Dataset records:
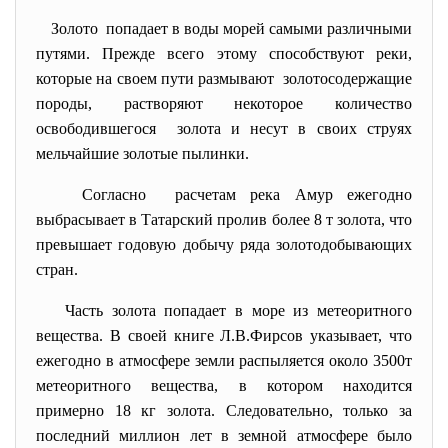
Золото попадает в воды морей самыми различными
путями. Прежде всего этому способствуют реки,
которые на своем пути размывают золотосодержащие
породы, растворяют некоторое количество
освободившегося золота и несут в своих струях
мельчайшие золотые пылинки.
Согласно расчетам река Амур ежегодно
выбрасывает в Татарский пролив более 8 т золота, что
превышает годовую добычу ряда золотодобывающих
стран.
Часть золота попадает в море из метеоритного
вещества. В своей книге Л.В.Фирсов указывает, что
ежегодно в атмосфере земли распыляется около 3500т
метеоритного вещества, в котором находится
примерно 18 кг золота. Следовательно, только за
последний миллион лет в земной атмосфере было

YOUR INSTRUCTIONS
From the entries above, extract each line containing "атмосфере".

EXERCISE RESPONSE
ежегодно в атмосфере земли распыляется около 3500т
последний миллион лет в земной атмосфере было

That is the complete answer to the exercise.